* **STATED PROBLEM**
Please copy every line of all the records below, keeping each word, letter, and line break unchanged.
###
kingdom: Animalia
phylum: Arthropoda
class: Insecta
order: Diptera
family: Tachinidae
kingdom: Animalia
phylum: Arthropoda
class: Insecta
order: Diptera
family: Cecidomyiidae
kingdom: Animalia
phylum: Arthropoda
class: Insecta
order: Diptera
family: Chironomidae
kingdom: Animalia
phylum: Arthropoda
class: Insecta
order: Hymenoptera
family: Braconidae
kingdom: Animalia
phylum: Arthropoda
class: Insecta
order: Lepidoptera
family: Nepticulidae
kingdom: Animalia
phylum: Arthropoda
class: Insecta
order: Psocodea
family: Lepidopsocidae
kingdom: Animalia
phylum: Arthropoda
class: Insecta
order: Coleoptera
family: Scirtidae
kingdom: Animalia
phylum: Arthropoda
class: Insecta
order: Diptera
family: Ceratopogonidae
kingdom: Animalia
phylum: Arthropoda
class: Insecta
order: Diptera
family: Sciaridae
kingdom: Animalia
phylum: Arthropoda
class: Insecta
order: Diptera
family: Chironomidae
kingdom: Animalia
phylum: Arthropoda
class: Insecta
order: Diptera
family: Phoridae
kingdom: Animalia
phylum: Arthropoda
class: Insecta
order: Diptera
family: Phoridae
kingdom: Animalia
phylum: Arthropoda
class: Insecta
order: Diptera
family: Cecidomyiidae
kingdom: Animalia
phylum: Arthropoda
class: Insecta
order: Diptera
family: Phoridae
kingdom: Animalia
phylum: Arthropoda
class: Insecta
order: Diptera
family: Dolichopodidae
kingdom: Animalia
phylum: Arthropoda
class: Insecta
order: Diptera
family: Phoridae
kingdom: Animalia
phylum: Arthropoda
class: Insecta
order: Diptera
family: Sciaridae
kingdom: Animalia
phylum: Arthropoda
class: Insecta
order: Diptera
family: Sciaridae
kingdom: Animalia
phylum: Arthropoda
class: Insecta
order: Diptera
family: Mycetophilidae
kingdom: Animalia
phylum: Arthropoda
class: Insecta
###
* **ANSWER TO THE TASK**
kingdom: Animalia
phylum: Arthropoda
class: Insecta
order: Diptera
family: Tachinidae
kingdom: Animalia
phylum: Arthropoda
class: Insecta
order: Diptera
family: Cecidomyiidae
kingdom: Animalia
phylum: Arthropoda
class: Insecta
order: Diptera
family: Chironomidae
kingdom: Animalia
phylum: Arthropoda
class: Insecta
order: Hymenoptera
family: Braconidae
kingdom: Animalia
phylum: Arthropoda
class: Insecta
order: Lepidoptera
family: Nepticulidae
kingdom: Animalia
phylum: Arthropoda
class: Insecta
order: Psocodea
family: Lepidopsocidae
kingdom: Animalia
phylum: Arthropoda
class: Insecta
order: Coleoptera
family: Scirtidae
kingdom: Animalia
phylum: Arthropoda
class: Insecta
order: Diptera
family: Ceratopogonidae
kingdom: Animalia
phylum: Arthropoda
class: Insecta
order: Diptera
family: Sciaridae
kingdom: Animalia
phylum: Arthropoda
class: Insecta
order: Diptera
family: Chironomidae
kingdom: Animalia
phylum: Arthropoda
class: Insecta
order: Diptera
family: Phoridae
kingdom: Animalia
phylum: Arthropoda
class: Insecta
order: Diptera
family: Phoridae
kingdom: Animalia
phylum: Arthropoda
class: Insecta
order: Diptera
family: Cecidomyiidae
kingdom: Animalia
phylum: Arthropoda
class: Insecta
order: Diptera
family: Phoridae
kingdom: Animalia
phylum: Arthropoda
class: Insecta
order: Diptera
family: Dolichopodidae
kingdom: Animalia
phylum: Arthropoda
class: Insecta
order: Diptera
family: Phoridae
kingdom: Animalia
phylum: Arthropoda
class: Insecta
order: Diptera
family: Sciaridae
kingdom: Animalia
phylum: Arthropoda
class: Insecta
order: Diptera
family: Sciaridae
kingdom: Animalia
phylum: Arthropoda
class: Insecta
order: Diptera
family: Mycetophilidae
kingdom: Animalia
phylum: Arthropoda
class: Insecta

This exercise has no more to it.